*** Цитируемый текст

Впрочем, вся сия славная берлинская экспедиция далеко не произвела тех польз и выгод, каких от ней ожидали, но сделалась почти тщетною и пустою. Если б, по ожиданию многих, по занятии войсками нашими Берлина, все союзные армии и самая наша двинулись внутрь Бранденбургии и в оной и даже в окрестностях Берлина расположились на зимние квартиры, то король был бы окружен со всех сторон и доведен до крайности, и войне б через то положен был конец; но как союзники, так и наши не имели столько духа, но напротив того, услышав, что король, узнав о сем занятии Берлина, тотчас с войском своим полетел к нему на помощь, так сего испужались, что рассыпались в один миг все, как дождь, от Берлина в разные стороны. Наши спешили убраться за реку Одер и соединиться с главною армиею: цесарцы направили стопы свои в Саксонию, чтоб соединиться с Дауном, а шведы, поспешившие было также к Берлину, возвратились обратно в Померанию, так что король, пришед к Берлину, не нашел тут уже никого, а одни только следы опустошения и разорения, и успел еще потом, возвратясь к подошедшему между тем в Саксонию Дауну, подраться с цесарцами и как у них побить несколько тысяч народа, так и сам потерять столько ж. Большая, славная и почти беспримерная баталия сия, единая во все течение лета, произошла в Саксонии, при местечке Торгау или Сиплице и совсем была сначала потерянная королем; но нечаянная удача генерала его Цитена и обстоятельство, что Даун был ранен и должен был команду препоручить генералу Одонелю, доставили ему, наконец, победу, без дальних, однако, для него выгод, кроме того, что он удержал за собою Саксонию и все воюющие с ним державы вышли из его пределов.
Таким образом окончилась в сей год кампания, достопамятная наиболее одними только маршами и контрамаршами, да упомянутою теперь торгавскою баталиею, а в прочем не принесшая ни союзникам дальних выгод, ни изнурившая короля прусского. Он остался при тех же границах, в каких был с начала весны, и все труды, убытки и люди потеряны были по пустому; а сим окончу я и сие письмо, дабы в последующем говорить уже о ином и обратиться паки к своей истории, между тем остаюсь ваш, и прочее.

******
*** Исходные данные

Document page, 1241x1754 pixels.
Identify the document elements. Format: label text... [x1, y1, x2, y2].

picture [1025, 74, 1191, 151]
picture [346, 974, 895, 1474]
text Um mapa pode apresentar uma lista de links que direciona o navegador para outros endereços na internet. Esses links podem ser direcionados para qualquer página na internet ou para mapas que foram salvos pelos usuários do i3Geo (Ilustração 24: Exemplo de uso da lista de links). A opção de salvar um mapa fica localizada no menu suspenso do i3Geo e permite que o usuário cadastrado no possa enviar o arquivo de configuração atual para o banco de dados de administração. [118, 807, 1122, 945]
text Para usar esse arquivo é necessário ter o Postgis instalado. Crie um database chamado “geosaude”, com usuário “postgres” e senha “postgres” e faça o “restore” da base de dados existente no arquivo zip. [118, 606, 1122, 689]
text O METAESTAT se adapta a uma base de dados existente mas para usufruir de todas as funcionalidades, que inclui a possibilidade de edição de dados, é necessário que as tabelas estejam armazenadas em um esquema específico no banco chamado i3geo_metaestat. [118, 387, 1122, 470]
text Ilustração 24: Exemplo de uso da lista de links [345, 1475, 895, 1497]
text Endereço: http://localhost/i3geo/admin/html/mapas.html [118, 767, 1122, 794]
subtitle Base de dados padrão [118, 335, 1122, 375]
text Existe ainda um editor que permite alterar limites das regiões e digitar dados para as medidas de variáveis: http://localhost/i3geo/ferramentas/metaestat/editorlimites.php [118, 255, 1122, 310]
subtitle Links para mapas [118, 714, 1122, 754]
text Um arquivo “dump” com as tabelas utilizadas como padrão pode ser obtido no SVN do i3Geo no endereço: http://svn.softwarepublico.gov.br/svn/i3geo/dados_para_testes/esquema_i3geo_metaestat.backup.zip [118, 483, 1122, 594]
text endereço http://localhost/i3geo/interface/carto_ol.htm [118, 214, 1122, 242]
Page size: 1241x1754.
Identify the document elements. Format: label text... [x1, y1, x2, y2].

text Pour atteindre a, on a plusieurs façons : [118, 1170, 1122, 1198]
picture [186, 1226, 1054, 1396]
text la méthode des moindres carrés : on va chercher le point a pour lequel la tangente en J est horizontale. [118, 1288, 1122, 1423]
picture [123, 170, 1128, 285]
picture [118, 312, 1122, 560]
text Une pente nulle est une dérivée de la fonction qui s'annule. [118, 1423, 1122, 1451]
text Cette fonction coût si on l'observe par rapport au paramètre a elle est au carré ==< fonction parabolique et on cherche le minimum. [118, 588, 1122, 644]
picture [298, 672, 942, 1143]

******

Что сделать: Выпишите из отрывка о берлинской экспедиции все географические названия (города, местности, реки) в порядке первого упоминания. Каждое приведите в той форме, в какой оно стоит при первом упоминании; прилагательные вроде «берлинская» не учитывайте. Эти данные для работы не понадобятся.

Ответ к заданию: Берлина, Бранденбургии, Одер, Саксонию, Померанию, Торгау, Сиплице